The bad guys are all nondescript cartoons with no real discernible agenda. That’s an automatic downfall for any action movie. The villain has to be as interesting, complex and layered as the hero. That’s why actioners like Die Hard and In The Line of Fire are so powerful and are in rarefied air. But Travolta should know this better than anyone. He made Face/Off, which I consider to be the greatest non-franchise action movie ever made. The match-up between hero and villain was dynamite in that movie because the conflict was so personal between them and they were both three-dimensional characters. Definitely not the case in From Paris With Love. Even the title is stupid and derivative.

This is the buddy action movie nobody asked for. I don’t know why that subgenre is so hard for filmmakers to get right. It seems like it should be an easy setup. But except for Lethal Weapon, 48 Hrs., Beverly Hills Cop, Midnight Run and a few others, it never works. Travolta and Rhys-Meyers have virtually no chemistry and the script doesn’t do them any favors. As for the action? Sure, we’ve got Travolta blowing up cars with rocket launchers and rappelling through glass windows and taking on five guys at once. The problem is once again the hyper-stylized, MTV-drenched rapid editing that gives you no sense of the weight of the action or the geography and the fact that you can always spot Travolta’s stunt double, something I complained about last week with Edge of Darkness. If you can’t do the stunts anymore, you shouldn’t be making this kind of a movie.

If you want to see John Travolta do awesome action and tear up the screen with bravado, watch Broken Arrow.

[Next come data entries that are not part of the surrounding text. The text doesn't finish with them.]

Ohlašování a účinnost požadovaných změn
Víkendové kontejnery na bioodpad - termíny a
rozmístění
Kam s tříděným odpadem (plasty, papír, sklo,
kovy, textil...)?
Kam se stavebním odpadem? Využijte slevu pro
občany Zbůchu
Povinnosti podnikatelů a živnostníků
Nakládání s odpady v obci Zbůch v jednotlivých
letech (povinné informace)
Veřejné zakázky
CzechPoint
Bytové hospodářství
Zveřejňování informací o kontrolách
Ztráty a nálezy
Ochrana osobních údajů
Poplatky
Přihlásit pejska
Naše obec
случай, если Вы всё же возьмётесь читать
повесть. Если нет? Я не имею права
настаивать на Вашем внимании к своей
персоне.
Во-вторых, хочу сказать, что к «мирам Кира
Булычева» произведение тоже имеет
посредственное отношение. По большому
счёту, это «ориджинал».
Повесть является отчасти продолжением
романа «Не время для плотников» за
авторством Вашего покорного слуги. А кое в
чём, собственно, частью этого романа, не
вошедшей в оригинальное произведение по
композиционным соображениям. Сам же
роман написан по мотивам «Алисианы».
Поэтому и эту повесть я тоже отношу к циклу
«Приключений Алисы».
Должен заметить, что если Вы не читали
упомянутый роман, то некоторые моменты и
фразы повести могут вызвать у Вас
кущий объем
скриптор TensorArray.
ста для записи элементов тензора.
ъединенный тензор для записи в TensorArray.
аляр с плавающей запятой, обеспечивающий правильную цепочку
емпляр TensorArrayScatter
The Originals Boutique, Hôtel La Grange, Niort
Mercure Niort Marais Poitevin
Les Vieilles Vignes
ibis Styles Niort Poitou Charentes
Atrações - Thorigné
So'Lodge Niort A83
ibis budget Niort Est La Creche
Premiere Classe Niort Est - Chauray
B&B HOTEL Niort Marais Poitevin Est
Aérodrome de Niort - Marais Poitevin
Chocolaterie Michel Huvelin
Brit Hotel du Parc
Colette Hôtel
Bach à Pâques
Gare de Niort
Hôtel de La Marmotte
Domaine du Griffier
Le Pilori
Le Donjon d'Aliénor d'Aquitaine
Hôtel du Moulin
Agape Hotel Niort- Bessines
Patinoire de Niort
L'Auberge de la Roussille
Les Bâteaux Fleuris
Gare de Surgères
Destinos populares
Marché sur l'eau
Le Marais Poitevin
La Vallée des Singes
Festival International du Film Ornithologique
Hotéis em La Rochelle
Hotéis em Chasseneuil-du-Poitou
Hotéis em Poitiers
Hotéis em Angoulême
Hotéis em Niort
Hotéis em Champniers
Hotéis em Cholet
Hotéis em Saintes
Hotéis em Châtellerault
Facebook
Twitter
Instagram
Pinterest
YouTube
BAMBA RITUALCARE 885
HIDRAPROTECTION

Or watch any number of his much better movies like Face/Off, Primary Colors, A Civil Action, Phenomenon, The General’s Daughter, Get Shorty, Pulp Fiction or even last summer’s The Taking of Pelham 123. Just don’t go see this thing. I’m sure he’ll redeem himself with Wild Hogs 2. If that movie is half as good as the original—which was an undeniable cinematic triumph—we’ll all be in for a real treat.

Comments

7 Responses to “From Paris With Love: Goes From Bad To Worse”
  1. cracker jack says:

    Normally I don’t like to be hard on people, but those of you who say you liked this movie need a psychiatrist. I’m pissed this horrible piece of shit got made and other great movies don’t get funded. Travolta should retire or kill himself, he’s a fat loser…. If you liked this movie, sorry, but you’re a retard.

  2. Ashanthi K says:

    Definitely agree with the review. After such great movies as Pulp Fiction, this was a downer! John Travolta was I think unredeemable. Hopefully He can dig himself out of this one! Dissappointing after all the hype!

  3. N Chong says:

    liked the movie, very entertaining

  4. Brian says:

    I liked this movies – it was packed with action! Yeah, unbelievable but that didn’t seem to matter. I’m glad it had some humor in it to keep things moving along.

  5. xena says:

    Like you I have a soft spot for Travolta, and wanted to like this movie. I’d go see it just to be a Travolta booster. I don’t give a rat about his religion, and say more power to him if it gives him comfort. But for those of us who cheered his revived career when he gave us beauties like Face Off — which I agree with you is an awesome movie — and Broken Arrow, Get Shorty, Pulp Fiction and so much more — give us movies worth watching! I may be sappy, but I still watch Phenomenon and cry every time. But I can’t think of any movie of his of recent vintage that I’d watch a second time. The man is so talented, why is he wasting it? (And I get the joke on Wild Hogs, but if you really want a let down, what about Hairspray?).

  6. Jessica says:

    I saw this movie and found it fantastic. Your review made me laugh. Especially the part that says Wild Hogs was a good movie.

  7. Tom says:

    “I’m sure he’ll redeem himself with Wild Hogs 2. If that movie is half as good as the original—which was an undeniable cinematic triumph—we’ll all be in for a real treat.”

    LOL.

    I think JT will take any role that will make him a leading man after Wild Hogs and the recent follow up to that. And what is this stuff about him promoting the Church of Scientology cult? Are they the ones picking his roles just to keep him busy and donating them his money?